Avatar of Polar_Bear

OK, but let me add a few more points:

1) Net-decking: have you ever heard that? 90% players do not explore card interactions, but copy finished decklists from the web, only the less lazy ones test and employ some minor changes. Kids do not want to build casual decks themselves, they want to buy cards and put the pro-tour netdeck together.

2) A/B/U/R: Ancient super-power cards came into existence by mistake when designers didn't understand the game concepts themselves enough, and also by original intention to make players build their decks step-by-step by trading and playing for ante. These cards were not designed for tournament play. Vintage is format for older nuts who happen to own them, but these cards are virtually non-existent on the market and totally unavailable for young players without huge income. The number of these cards printed is just far far smaller than number of MtG players.

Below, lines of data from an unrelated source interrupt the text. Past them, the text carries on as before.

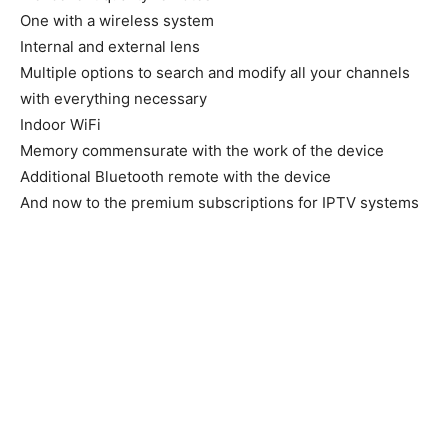
One with a wireless system
Internal and external lens
Multiple options to search and modify all your channels
with everything necessary
Indoor WiFi
Memory commensurate with the work of the device
Additional Bluetooth remote with the device
And now to the premium subscriptions for IPTV systems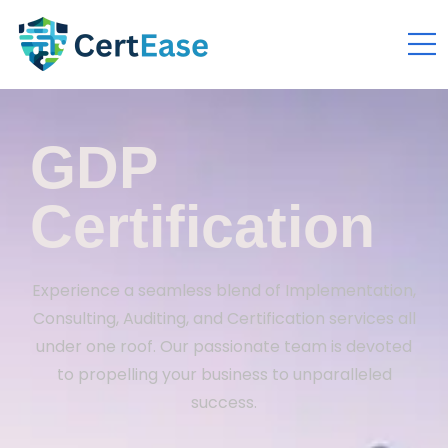
GDP
Certification
Experience a seamless blend of Implementation,
Consulting, Auditing, and Certification services all
under one roof. Our passionate team is devoted
to propelling your business to unparalleled
success.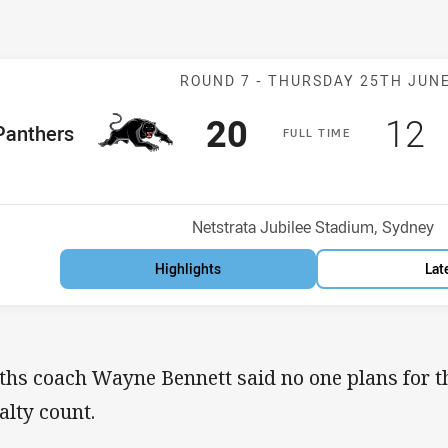
Match: Panther
ROUND 7 -
THURSDAY 25TH JUN
Scored
points
Sco
p
20
12
me Team
Panthers
F
ULL
T
IME
Position
Venue:
Netstrata Jubilee Stadium, Sydney
Highlights
Lat
ths coach Wayne Bennett said no one plans for th
alty count.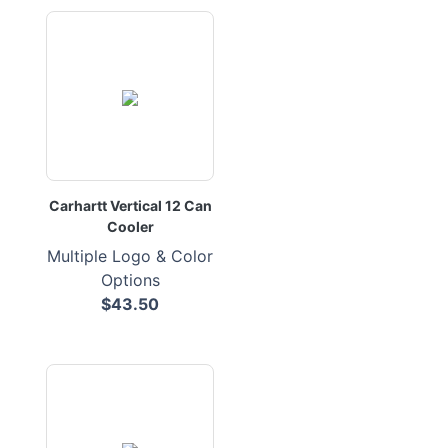
Carhartt Vertical 12 Can
Cooler
Multiple Logo & Color
Options
$43.50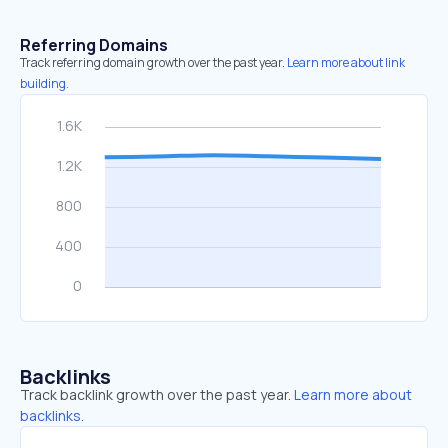
Referring Domains
Track referring domain growth over the past year.
Learn more about link
building.
Backlinks
Track backlink growth over the past year.
Learn more about
backlinks.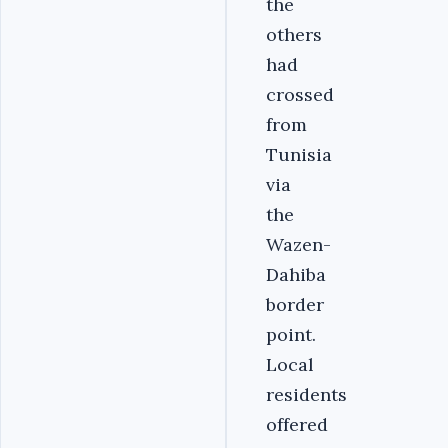
the
others
had
crossed
from
Tunisia
via
the
Wazen-
Dahiba
border
point.
Local
residents
offered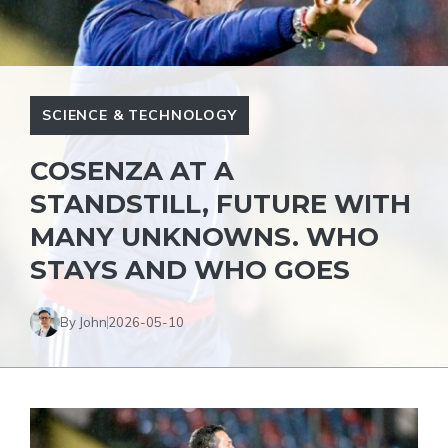
SCIENCE & TECHNOLOGY
COSENZA AT A
STANDSTILL, FUTURE WITH
MANY UNKNOWNS. WHO
STAYS AND WHO GOES
By John
2026-05-10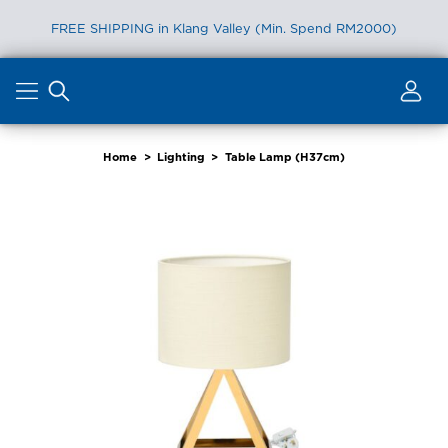
FREE SHIPPING in Klang Valley (Min. Spend RM2000)
Skip
to
content
Home
>
Lighting
>
Table Lamp (H37cm)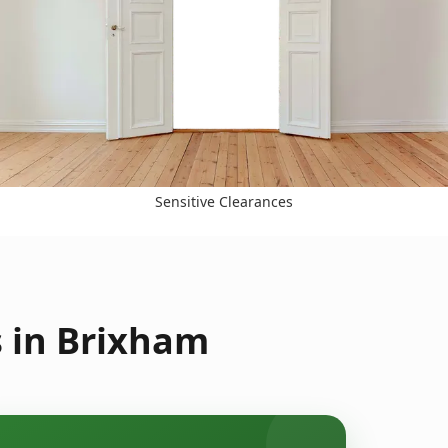
Sensitive Clearances
s in Brixham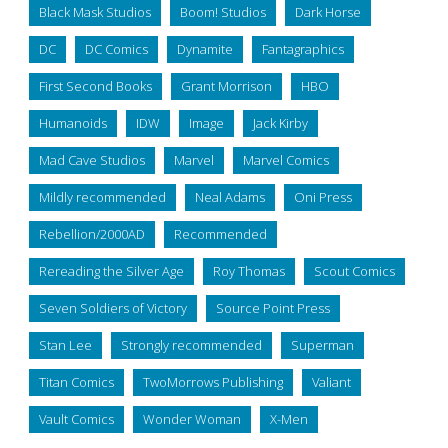
Black Mask Studios
Boom! Studios
Dark Horse
DC
DC Comics
Dynamite
Fantagraphics
First Second Books
Grant Morrison
HBO
Humanoids
IDW
Image
Jack Kirby
Mad Cave Studios
Marvel
Marvel Comics
Mildly recommended
Neal Adams
Oni Press
Rebellion/2000AD
Recommended
Rereading the Silver Age
Roy Thomas
Scout Comics
Seven Soldiers of Victory
Source Point Press
Stan Lee
Strongly recommended
Superman
Titan Comics
TwoMorrows Publishing
Valiant
Vault Comics
Wonder Woman
X-Men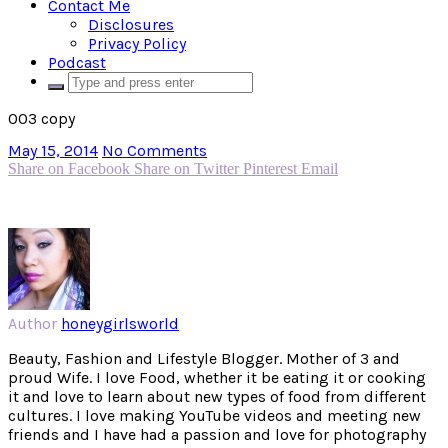
Contact Me
Disclosures
Privacy Policy
Podcast
003 copy
May 15, 2014
No Comments
Share on Facebook
Share on Twitter
Pinterest
Email
Author
honeygirlsworld
Beauty, Fashion and Lifestyle Blogger. Mother of 3 and
proud Wife. I love Food, whether it be eating it or cooking
it and love to learn about new types of food from different
cultures. I love making YouTube videos and meeting new
friends and I have had a passion and love for photography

3) OTOH, there were several Oops! - horrible design mistakes later, when authors were expected to understand the game and do their homework: Urza block untap spells (together with T. Academy, Time Spiral, Yawgmoth's Will and Memory Jar - yummy), Storm mechanics (with such interesting interpretation that, unlike other similar mechanics Buyback and Kicker, Storm triggers even when the spell doesn't resolve) and Mirrodin Affinity mechanics (btw with Ravager and Skullclamp).

4) After that WotC employed some idiot Timmy/Spike hybrid as designer, or just they have secret agenda to mock deckbuilders and players. To understand that, we need to compare a few ancient cards with their newer counterparts: Colossus of Sardia vs Emrakul (or Darksteel/Blightsteel Colossus), Lord of the Pit vs Griselbrand, Phyrexian Negator vs Phyrexian Obliterator, Elder Land Wurm vs Eternal Dragon... See the difference? The older cards required skill to build a deck around them and accurate play with risk included to perform well, the newer are just stupidly powerful, protected and perform themselves.